Molto duro è ad esempio il giudizio di uno dei maggiori teorici attuali, Lee Smolin, che inizialmente fu uno dei sostenitori della teoria, che al problema ha dedicato un libro pubblicato oggi anche in Italia (L´universo senza stringhe, Fortuna d´una teoria e turbamenti della scienza, Einaudi, pagg. 168, euro 25).
L´interrogativo che pone Smolin è reciso: «ma è davvero una teoria scientifica?», pur riconoscendo la genialità e la profondità del lavoro svolto da parecchi «stringhisti». Come fa rilevare un altro fisico italiano, Carlo Bernardini, docente all´Università La Sapienza di Roma proprio di metodi matematici della fisica, concordando con Smolin e altri critici della teoria, «in fisica una teoria non può che costruirsi su dati osservativi e avanzare previsioni da mettere alla prova con gli esperimenti». In pratica, aggiunge Bernardini, «la fisica lavora sui fatti, non su mondi inventati, per quanto affascinanti. Anche se la ricerca sulle stringhe ha portato, in modo spesso inaspettato, a risultati molto interessanti utilizzando matematiche di grande eleganza, ci vuole qualcosa di misurabile».

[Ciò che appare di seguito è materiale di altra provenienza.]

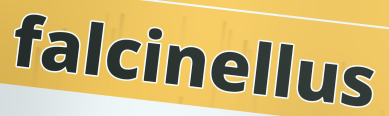
falcinellus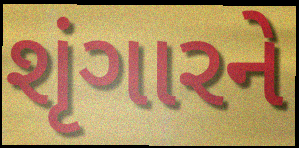
શૃંગારને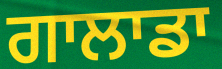
ਗਾਲਾਡਾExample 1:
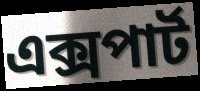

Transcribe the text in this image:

এক্সপার্ট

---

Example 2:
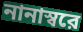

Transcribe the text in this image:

নানাস্বরে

Proprio questo sembra mancare alla teoria delle stringhe, anche perché la sua astrattezza non sembra dirci nulla su com´è fatto in realtà il mondo. Le stringhe, concludono entrambi, non sembrano almeno finora offrire previsioni verificabili. E Smolin, nel suo libro, incalza: questa nuova teoria non sembra allo stato offrire alcuna risposta ai problemi irrisolti della fisica e quindi della struttura del mondo per cui era nata: non risolve il problema di fondo della gravitazione a livello quantistico, né alcuni dei problemi irrisolti della fisica del quanti, e - non certo per ultimo - al gigantesco problema della «materia oscura» (ossia di quella materia che gli strumenti attuali non percepiscono, non emettendo radiazione elettromagnetica, e che sembra responsabile del comportamento gravitazionale delle galassie) o peggio della «energia oscura» che si pensa responsabile dell´espansione attuale del nostro universo.

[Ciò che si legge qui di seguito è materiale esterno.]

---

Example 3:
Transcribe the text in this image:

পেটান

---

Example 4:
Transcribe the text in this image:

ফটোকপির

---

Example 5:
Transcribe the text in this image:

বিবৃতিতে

Si spera che alcune risposte giungano in questi mesi dal gigantesco esperimento in allestimento al CERN di Ginevra, lo LHC; e non è da escludere che i risultati costringano la fisica a modificare profondamente alcune sue concezioni ben codificate.

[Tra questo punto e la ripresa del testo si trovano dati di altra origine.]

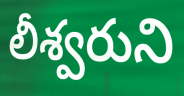
లీశ్వరుని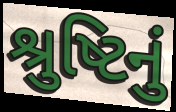
શ્રુષ્ટિનુંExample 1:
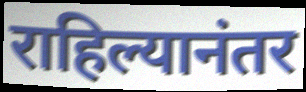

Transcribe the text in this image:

राहिल्यानंतर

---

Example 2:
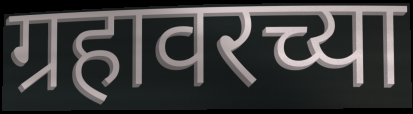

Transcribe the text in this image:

ग्रहावरच्या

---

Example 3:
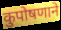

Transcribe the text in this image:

कुपोषणाने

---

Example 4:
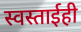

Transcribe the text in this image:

स्वस्ताईही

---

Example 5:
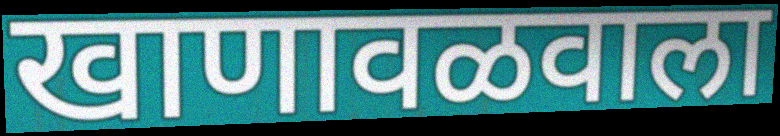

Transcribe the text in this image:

खाणावळवाला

Ma la scienza va avanti per tentativi e verifiche: per quanto affascinante, la teoria delle stringhe non sembra aggiungere nulla per il momento alla attuale conoscenza del mondo. Contrariamente a ciò che si pensa, insieme alle osservazioni, alle verifiche sperimentali, alla «consistenza» matematica delle ipotesi, la conoscenza scientifica si nutre e cresce proprio sulle idee.